Provided entries:
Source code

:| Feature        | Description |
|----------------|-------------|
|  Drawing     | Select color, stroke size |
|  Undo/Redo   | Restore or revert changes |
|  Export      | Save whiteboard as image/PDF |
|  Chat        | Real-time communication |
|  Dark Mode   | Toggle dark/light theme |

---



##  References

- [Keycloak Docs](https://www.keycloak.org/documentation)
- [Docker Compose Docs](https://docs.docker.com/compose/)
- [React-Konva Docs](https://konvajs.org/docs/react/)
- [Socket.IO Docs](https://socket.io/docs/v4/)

Work request:
Copy every line of the records above, keeping each character, space, and line break unchanged.

Response area:
Source code

:| Feature        | Description |
|----------------|-------------|
|  Drawing     | Select color, stroke size |
|  Undo/Redo   | Restore or revert changes |
|  Export      | Save whiteboard as image/PDF |
|  Chat        | Real-time communication |
|  Dark Mode   | Toggle dark/light theme |

---



##  References

- [Keycloak Docs](https://www.keycloak.org/documentation)
- [Docker Compose Docs](https://docs.docker.com/compose/)
- [React-Konva Docs](https://konvajs.org/docs/react/)
- [Socket.IO Docs](https://socket.io/docs/v4/)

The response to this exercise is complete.